Как вам кажется, — мыслимое ли это дело для Гилельса — играть с оркестром?! Вот он и учится. «…Гилельс наблюдал за выступлениями с оркестром многих пианистов, — пишет Хентова, — Оборина, Зака, Гринберг, старался понять их методы работы…»
Хентова подробно описывает оркестровые репетиции Гилельса. Идет тщательная совместная работа. «Репетиция затягивается на три–четыре часа. После нее Гилельс задерживается с дирижером и подводит некоторые итоги: оговариваются спорные моменты, пианист выслушивает замечания и пожелания дирижера». Бог мой, да что же это такое?!
А может, все-таки дирижер должен прислушаться к соображениям и указаниям солиста, для еще такого, как Гилельс?! Не так ли? В довершение всего, на последней репетиции Гилельс «пытается сыграть концерт целиком». Заметьте: не играет, а пытается. Разница есть? Может быть, он и на концерте пытается сыграть?

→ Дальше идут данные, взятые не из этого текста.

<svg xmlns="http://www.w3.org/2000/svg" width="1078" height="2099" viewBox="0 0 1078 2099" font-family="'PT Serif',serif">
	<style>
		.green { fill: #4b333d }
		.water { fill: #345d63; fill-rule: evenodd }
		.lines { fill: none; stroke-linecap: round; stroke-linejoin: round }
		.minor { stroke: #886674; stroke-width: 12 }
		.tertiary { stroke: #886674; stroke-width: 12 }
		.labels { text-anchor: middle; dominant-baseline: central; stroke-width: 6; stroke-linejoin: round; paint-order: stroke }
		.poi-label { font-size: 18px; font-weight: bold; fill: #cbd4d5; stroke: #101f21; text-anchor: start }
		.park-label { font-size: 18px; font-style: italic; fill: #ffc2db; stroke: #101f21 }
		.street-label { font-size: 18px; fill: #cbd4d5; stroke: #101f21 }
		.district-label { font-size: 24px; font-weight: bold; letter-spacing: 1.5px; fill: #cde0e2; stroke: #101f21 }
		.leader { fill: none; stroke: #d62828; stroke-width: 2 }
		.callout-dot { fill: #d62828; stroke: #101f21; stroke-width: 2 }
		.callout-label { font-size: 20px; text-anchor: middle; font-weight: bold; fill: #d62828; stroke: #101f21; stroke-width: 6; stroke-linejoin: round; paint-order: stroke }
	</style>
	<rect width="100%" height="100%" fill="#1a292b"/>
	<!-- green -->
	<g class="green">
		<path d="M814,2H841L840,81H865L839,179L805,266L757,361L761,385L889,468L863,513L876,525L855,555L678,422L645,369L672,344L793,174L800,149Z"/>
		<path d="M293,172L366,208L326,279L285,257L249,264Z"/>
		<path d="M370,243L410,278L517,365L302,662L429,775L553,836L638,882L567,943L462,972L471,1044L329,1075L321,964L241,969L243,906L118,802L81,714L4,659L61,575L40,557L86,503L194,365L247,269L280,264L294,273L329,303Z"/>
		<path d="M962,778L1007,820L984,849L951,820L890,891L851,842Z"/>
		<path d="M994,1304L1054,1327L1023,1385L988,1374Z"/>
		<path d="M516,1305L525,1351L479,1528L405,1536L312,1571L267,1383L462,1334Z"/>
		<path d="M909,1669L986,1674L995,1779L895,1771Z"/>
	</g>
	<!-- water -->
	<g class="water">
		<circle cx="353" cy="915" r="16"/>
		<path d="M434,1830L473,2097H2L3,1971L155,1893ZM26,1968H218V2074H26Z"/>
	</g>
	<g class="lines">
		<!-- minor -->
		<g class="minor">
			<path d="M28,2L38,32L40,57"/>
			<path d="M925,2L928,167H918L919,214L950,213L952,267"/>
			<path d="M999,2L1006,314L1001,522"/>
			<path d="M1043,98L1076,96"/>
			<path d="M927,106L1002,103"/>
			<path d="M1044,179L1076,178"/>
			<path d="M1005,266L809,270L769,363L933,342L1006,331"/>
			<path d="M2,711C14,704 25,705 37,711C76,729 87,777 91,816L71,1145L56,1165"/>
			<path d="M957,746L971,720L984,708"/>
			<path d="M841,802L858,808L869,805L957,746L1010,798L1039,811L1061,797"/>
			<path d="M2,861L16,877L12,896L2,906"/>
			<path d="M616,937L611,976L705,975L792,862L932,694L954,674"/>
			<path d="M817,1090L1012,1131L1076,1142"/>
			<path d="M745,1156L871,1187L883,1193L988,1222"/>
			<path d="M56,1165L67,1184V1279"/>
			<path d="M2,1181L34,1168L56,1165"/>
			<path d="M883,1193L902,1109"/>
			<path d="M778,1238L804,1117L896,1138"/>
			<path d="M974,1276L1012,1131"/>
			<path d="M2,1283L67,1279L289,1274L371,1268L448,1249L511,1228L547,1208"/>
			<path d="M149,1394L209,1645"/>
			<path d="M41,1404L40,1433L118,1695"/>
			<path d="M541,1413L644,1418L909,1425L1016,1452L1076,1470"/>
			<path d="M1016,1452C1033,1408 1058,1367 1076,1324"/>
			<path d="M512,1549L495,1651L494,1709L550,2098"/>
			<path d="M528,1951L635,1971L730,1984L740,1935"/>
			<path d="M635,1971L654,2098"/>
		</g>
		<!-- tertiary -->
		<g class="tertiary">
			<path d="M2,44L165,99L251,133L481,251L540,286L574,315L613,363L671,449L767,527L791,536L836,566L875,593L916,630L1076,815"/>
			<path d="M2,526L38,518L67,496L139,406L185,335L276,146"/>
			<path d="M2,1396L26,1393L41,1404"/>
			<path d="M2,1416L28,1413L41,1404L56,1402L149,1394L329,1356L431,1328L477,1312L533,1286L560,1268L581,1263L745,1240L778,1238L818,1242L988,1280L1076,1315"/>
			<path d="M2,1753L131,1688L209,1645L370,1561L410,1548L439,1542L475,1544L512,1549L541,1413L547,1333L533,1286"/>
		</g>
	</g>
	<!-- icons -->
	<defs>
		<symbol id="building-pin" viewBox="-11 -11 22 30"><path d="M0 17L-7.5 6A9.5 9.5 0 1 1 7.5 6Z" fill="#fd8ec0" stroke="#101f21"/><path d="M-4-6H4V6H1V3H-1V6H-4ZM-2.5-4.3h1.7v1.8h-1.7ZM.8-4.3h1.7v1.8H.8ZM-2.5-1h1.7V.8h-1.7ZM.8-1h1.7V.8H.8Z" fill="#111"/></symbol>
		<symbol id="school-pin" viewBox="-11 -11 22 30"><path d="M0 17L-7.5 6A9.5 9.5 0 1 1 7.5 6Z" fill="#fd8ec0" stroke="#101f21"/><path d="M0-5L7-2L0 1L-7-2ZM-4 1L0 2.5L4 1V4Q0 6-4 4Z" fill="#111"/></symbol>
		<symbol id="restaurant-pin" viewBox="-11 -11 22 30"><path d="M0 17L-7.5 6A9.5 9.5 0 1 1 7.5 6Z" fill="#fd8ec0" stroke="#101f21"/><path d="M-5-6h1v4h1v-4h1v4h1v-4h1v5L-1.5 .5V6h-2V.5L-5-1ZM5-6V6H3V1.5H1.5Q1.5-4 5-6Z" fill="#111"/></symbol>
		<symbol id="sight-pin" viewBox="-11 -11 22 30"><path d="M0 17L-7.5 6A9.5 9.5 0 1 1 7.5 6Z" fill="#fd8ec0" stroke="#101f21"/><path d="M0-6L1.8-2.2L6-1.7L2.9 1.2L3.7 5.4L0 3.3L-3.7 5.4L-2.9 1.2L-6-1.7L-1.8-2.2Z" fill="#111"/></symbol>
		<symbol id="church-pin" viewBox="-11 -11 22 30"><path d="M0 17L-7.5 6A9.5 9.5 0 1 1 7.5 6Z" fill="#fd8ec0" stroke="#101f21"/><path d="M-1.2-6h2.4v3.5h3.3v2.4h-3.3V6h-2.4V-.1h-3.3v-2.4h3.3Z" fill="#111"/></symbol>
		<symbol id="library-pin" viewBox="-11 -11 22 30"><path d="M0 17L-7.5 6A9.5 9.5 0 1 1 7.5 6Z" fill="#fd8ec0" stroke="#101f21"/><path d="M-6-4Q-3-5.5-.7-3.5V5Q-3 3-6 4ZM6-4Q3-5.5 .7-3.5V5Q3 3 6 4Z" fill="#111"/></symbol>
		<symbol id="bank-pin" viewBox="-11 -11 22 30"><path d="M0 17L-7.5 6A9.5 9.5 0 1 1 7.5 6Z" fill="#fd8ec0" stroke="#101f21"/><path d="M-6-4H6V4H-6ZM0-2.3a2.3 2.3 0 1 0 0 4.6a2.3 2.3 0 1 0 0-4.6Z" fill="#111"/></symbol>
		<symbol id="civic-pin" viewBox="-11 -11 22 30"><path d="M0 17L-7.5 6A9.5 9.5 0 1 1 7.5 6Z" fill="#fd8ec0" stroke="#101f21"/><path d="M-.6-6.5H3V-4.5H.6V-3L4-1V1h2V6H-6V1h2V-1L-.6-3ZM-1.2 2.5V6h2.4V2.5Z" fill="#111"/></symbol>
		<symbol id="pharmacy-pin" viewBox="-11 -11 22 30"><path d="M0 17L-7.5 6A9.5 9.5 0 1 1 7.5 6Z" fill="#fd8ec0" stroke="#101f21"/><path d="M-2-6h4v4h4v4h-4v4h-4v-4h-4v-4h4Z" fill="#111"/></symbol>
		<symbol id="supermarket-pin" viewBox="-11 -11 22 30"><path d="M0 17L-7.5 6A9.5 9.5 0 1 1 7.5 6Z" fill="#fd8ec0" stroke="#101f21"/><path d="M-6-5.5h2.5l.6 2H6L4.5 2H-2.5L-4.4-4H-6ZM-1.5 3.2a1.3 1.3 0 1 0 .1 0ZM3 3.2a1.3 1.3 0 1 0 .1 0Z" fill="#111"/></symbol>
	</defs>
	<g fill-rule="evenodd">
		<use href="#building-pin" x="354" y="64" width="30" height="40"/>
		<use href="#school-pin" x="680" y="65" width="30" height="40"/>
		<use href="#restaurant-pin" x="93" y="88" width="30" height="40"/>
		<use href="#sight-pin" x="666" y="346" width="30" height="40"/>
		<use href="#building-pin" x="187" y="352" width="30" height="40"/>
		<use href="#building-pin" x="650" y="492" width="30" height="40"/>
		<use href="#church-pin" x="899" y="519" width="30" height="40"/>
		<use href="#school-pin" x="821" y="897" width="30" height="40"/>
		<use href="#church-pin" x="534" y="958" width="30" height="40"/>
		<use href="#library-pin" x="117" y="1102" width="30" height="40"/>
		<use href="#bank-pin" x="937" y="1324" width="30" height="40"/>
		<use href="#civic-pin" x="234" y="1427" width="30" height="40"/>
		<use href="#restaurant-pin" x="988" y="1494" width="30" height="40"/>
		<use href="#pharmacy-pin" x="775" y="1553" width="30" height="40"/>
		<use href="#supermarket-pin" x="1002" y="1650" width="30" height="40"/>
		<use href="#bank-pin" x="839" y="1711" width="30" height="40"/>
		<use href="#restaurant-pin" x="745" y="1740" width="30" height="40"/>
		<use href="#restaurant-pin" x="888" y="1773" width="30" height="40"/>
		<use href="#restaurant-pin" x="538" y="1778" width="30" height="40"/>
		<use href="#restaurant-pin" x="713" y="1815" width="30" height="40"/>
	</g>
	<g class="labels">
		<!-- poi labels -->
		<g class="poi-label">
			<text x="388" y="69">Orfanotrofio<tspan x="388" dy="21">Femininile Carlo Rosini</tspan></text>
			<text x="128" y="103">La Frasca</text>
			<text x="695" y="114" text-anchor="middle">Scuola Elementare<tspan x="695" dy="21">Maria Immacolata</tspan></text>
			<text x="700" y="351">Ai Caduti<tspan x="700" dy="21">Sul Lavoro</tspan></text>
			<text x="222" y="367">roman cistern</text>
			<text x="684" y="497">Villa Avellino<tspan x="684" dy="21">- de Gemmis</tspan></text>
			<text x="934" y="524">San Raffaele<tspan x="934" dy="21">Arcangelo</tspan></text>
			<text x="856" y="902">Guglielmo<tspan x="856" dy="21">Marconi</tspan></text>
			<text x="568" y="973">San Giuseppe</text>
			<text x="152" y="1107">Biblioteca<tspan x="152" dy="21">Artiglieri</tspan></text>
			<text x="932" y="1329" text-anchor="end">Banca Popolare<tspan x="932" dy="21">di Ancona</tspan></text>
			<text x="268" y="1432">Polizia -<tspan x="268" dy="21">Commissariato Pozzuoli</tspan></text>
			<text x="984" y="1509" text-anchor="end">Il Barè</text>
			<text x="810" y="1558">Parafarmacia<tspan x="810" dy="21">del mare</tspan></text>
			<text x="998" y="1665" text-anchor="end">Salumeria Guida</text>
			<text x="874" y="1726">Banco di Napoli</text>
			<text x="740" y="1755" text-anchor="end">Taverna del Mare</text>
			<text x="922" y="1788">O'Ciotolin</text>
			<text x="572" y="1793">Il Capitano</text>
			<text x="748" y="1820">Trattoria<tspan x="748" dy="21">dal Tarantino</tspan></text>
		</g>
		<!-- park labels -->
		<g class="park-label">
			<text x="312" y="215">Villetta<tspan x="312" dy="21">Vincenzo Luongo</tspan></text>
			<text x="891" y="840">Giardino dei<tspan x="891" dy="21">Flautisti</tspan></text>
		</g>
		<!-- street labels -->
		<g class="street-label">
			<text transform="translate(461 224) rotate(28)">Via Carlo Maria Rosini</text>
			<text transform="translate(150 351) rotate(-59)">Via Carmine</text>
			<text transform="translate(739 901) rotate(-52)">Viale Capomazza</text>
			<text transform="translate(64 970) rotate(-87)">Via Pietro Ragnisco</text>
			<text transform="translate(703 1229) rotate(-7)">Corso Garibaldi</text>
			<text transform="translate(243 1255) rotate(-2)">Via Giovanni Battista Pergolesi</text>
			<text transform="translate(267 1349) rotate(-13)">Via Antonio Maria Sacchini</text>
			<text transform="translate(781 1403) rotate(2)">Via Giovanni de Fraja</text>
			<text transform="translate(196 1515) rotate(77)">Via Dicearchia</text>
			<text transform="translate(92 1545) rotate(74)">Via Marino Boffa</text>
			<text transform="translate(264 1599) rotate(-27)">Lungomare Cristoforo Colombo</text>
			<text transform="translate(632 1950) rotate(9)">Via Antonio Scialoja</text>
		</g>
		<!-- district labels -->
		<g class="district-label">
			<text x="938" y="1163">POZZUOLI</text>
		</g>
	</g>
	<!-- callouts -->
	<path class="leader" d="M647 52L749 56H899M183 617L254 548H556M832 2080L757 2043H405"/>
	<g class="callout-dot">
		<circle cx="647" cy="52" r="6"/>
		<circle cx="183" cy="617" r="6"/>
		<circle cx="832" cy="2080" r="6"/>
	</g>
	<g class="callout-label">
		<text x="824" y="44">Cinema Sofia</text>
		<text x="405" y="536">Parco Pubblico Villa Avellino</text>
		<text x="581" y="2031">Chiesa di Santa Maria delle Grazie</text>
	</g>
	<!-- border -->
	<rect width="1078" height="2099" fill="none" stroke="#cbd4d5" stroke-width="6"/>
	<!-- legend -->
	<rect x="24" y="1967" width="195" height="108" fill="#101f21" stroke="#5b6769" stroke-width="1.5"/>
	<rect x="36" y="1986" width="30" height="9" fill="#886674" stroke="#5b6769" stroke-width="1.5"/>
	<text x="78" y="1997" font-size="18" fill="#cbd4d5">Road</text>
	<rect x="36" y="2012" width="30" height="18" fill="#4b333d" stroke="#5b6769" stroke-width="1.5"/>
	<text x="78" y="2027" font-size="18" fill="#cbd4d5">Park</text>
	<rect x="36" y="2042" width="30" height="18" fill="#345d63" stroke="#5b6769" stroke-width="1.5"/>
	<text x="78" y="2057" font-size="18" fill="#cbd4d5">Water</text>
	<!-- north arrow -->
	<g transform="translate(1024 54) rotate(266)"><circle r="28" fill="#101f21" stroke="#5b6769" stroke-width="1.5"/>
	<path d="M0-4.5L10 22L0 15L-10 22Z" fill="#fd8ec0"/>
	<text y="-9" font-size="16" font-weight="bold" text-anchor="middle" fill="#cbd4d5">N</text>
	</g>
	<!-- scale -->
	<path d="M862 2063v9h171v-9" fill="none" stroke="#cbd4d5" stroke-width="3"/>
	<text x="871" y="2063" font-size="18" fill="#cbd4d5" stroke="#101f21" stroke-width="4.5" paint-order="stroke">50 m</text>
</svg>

Как мы видим, Гилельс только и делает, что набирается извне. Отсюда следует: сам он, понятно, научить никого и ничему не в состоянии. Когда он начал преподавать в консерватории — сразу же после Брюссельского конкурса, — то это давалось ему с превеликим трудом, как, впрочем, и все, за что он ни брался: понадобилось даже ехать к Петру Столярскому в Одессу, чтобы выведать у него секреты мастерства, — не помогло. «Еще долго он не мог всецело посвятить себя педагогике. Эстрада была целью жизни. В концертировании он видел смысл своего существования. Самоотречения… не получилось».
Интересно, автор хотела бы, чтобы Гилельс перестал играть?! Все это звучит чудовищно.
Конечно, Гилельс не был педагогом в общепринятом смысле этого понятия — он не «высиживал» ученика «от сих до сих» — как не были педагогами ни Рахманинов, ни Микеланджели, ни Софроницкий. «Между прочим, — говорил Гилельс Л. Баренбойму, — я себя никогда не считал педагогом и ужасно не любил, когда в афише писали „профессор“. До сих пор, где только могу, вычеркиваю это слово».
И тем не менее… Кем-то из великих было сказано: в искусстве важно не только что говорится, но, может быть, в большей мере, — кем. Беру донельзя упрощенный пример — вы решили сыграть своему приятелю, и он советует: «Тише левую…» А теперь представьте себе, что это же говорит вам… Рахманинов. Ничего не изменилось? Вот в этом смысле — и не только, конечно, в этом — Гилельс был настоящим педагогом и — незаменимым.
Теперь прошу читателя сосредоточиться: Хентова приступает к оценке работы Гилельса над сочинениями Чайковского, — именно работы: он всегда работает, как вы знаете, преодолевая различные трудности, а здесь их скопилось видимо-невидимо.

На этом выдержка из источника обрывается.